Cash to renovate Dysart’s windmill

Cllr Kay Carrington outside the windmill which is to be restored. Pic by Fife Photo Agency.
Cllr Kay Carrington outside the windmill which is to be restored. Pic by Fife Photo Agency.

An old Dysart landmark which has given its name to Kirkcaldy East’s new school campus is set to be given a makeover.

The Dysart windmill, which is said to date back to the 17th or 18th century, is believed to have been built originally to grind corn by the Sinclair family.

It later became a lookout tower due to its high elevation and during WWII a searchlight was attached to it to scan the skies over the Forth for enemy aircraft.

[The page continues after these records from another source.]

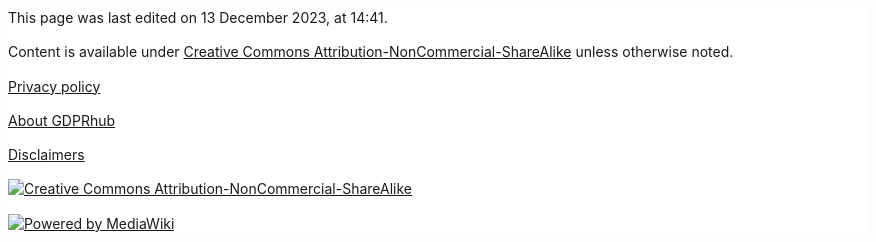 This page was last edited on 13 December 2023, at 14:41.

Content is available under [Creative Commons Attribution-NonCommercial-ShareAlike](https://creativecommons.org/licenses/by-nc-sa/4.0/) unless otherwise noted.

[Privacy policy](/index.php?title=GDPRhub:Privacy_policy)

[About GDPRhub](/index.php?title=GDPRhub:About)

[Disclaimers](/index.php?title=GDPRhub:General_disclaimer)

[![Creative Commons Attribution-NonCommercial-ShareAlike](/resources/assets/licenses/cc-by-nc-sa.png)](https://creativecommons.org/licenses/by-nc-sa/4.0/)

[![Powered by MediaWiki](/resources/assets/poweredby_mediawiki_88x31.png)](https://www.mediawiki.org/)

Since then it has become overgrown with foliage and weeds and local people fear that it could be lost if action is not taken to preserve it.

However local councillors, working alongside the locality manager have found funding to carry out remedial works which will involve removing the ivy and weeds and to carry out repointing and repairs to the crenallated top stonework to ensure it is looking its best when the new Windmill Community Campus, housing Viewforth High School and Rosslyn School, opens in the autumn.

Councillor Kay Carrington, who has pressed for action to be taken for a number of years, said: “We had extra money in the ward budget because another project was deferred and I had already raised the subject of the windmill with the locality manager, so after discussion with local members it was decided that the money could be put to good use renovating the windmill.

“It is a well known local landmark and we don’t want to lose it, particularly now with its significance to the new school.

“I am glad we are able to do this work which will ensure it will be there for the next generation.”

Ken Halley, locality manager, added: “We have been getting quotes to do remedial work and after that it has to go through the funding process,” he said.

“We don’t know what is beneath the ivy so we won’t know if any further work will be required until we start.

“It was a project we looked at around a year ago but the funding simply wasn’t there.”

Located at the east end of the town on Quarry Brae, the B-listed structure is said to have been built in the late 17th or early 18th century. Historians say it was built by the Sinclair family which owned large areas of land.

It was originally 5.9 metres high and included a vault which was demolished during the 1950s. It was converted to a lookout tower in the early 19th century, and during WWII it housed a searchlight to track German aircraft over the Forth.